Public Private Partnership (PPP) is a contract between a public sector institution/municipality and a private party, in which the private party assumes substantial financial, technical and operational risk in the design, financing, building and operation of a project.
Traditionally, private sector participation has been limited to separate planning, design or construction contracts on a fee for service basis – based on the public agency’s specifications.
Expanding the private sector role allows the public agencies to tap private sector technical, management and financial resources in new ways to achieve certain public agency objectives such as greater cost and schedule certainty, supplementing in-house staff, innovative technology applications, specialized expertise or access to private capital. The private partner can expand its business opportunities in return for assuming the new or expanded responsibilities and risks.

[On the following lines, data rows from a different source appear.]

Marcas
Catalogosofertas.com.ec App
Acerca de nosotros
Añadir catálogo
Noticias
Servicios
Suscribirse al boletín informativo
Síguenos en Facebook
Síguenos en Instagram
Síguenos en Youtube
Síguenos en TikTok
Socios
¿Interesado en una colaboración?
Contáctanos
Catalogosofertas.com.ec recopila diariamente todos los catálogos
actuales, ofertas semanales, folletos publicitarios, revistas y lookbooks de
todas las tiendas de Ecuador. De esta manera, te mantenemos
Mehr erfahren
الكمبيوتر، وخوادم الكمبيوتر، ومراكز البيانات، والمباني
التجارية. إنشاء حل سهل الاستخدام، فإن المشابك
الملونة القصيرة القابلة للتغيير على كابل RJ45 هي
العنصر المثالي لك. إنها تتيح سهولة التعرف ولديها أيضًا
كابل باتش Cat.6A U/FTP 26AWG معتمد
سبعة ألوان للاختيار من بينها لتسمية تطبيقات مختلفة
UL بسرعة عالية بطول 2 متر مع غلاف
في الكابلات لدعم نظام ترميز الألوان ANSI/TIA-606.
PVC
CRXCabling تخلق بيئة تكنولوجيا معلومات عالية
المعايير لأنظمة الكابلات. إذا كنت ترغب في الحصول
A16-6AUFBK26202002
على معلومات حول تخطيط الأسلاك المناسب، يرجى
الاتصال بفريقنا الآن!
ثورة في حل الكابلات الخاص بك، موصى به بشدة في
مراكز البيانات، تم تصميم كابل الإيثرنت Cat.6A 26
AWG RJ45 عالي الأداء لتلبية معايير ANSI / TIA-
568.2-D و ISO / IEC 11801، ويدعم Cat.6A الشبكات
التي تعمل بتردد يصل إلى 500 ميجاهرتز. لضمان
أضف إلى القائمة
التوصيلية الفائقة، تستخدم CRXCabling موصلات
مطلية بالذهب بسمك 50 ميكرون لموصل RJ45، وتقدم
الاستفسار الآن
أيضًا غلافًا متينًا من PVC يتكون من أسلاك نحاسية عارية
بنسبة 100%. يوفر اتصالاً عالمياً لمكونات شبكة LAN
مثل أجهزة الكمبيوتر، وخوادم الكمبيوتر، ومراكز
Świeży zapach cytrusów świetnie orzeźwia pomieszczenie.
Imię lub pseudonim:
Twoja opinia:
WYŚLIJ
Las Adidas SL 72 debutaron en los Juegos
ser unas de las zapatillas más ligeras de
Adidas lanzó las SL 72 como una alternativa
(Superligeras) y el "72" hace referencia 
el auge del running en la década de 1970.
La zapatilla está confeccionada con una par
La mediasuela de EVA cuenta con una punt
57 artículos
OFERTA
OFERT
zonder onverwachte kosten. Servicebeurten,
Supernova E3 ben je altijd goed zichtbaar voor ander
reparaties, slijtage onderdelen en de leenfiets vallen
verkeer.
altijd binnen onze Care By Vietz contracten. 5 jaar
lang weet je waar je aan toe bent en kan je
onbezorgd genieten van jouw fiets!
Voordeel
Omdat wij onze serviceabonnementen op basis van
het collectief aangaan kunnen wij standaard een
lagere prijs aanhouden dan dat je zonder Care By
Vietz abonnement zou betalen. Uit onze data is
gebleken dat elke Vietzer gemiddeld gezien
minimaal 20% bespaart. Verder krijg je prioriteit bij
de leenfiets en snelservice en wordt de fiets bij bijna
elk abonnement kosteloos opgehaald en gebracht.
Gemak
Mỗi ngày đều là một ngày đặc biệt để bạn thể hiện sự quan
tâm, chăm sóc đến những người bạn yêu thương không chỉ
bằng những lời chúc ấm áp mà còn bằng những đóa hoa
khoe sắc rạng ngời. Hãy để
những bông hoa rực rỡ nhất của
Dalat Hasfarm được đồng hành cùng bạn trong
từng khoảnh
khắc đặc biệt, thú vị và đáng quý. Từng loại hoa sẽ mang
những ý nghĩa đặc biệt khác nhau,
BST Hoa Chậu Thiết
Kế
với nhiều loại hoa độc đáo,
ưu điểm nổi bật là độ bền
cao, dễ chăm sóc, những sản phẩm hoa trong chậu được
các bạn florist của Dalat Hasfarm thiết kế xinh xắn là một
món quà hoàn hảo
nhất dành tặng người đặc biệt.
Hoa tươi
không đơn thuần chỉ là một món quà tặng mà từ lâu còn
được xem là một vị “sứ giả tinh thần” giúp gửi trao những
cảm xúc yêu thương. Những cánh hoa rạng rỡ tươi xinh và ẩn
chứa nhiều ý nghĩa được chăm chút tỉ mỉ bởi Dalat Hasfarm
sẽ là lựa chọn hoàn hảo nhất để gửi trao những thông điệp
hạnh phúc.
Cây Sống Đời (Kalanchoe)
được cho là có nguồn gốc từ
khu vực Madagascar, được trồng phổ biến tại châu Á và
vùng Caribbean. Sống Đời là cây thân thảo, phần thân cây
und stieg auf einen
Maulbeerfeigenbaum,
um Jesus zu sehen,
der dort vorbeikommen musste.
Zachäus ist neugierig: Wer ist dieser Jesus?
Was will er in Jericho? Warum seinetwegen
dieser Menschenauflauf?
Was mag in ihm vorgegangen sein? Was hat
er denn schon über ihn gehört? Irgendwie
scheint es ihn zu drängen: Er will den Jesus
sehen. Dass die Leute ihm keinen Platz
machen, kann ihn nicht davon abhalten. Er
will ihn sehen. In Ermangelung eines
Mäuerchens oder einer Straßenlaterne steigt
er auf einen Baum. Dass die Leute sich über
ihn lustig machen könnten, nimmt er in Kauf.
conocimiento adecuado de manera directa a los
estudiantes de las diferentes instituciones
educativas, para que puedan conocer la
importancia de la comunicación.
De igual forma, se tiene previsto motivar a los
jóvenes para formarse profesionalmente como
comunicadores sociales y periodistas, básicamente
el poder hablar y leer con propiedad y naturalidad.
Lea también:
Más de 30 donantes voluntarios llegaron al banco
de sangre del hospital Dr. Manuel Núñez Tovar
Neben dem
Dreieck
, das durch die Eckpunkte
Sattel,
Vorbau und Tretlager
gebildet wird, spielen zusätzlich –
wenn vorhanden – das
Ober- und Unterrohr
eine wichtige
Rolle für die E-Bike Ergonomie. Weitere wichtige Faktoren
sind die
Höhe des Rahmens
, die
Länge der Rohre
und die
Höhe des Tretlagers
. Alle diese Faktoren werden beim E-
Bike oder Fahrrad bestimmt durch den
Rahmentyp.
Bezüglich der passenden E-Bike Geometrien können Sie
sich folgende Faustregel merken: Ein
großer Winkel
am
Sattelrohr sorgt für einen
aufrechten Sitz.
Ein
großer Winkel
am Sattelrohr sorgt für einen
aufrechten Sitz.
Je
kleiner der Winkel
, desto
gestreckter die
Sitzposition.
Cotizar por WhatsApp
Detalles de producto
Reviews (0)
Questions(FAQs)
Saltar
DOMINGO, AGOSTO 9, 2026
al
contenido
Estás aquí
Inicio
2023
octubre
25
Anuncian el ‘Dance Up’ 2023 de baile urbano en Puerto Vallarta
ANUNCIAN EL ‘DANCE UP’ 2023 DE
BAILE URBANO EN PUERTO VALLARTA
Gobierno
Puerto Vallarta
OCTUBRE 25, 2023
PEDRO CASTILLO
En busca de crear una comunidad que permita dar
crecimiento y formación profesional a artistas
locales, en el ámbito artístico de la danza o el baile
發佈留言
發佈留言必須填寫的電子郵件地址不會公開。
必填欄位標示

PPPs provide benefits by allocating the responsibilities to the party – either public or private – that is best positioned to control the activity that will produce the desired result. With PPPs, this is accomplished by specifying the roles, risks and rewards contractually, so as to provide incentives for maximum performance and the flexibility necessary to achieve the desired results.
What is not a PPP ?
The way a PPP is defined in the regulations makes it clear that:
A PPP is not a simple outsourcing of functions where substantial financial, technical and operational risk is retained by the institution.
A PPP is not a donation by a private party for a public good.
A PPP is not the 'commercialisation' of a public function by the creation of a state-owned enterprise.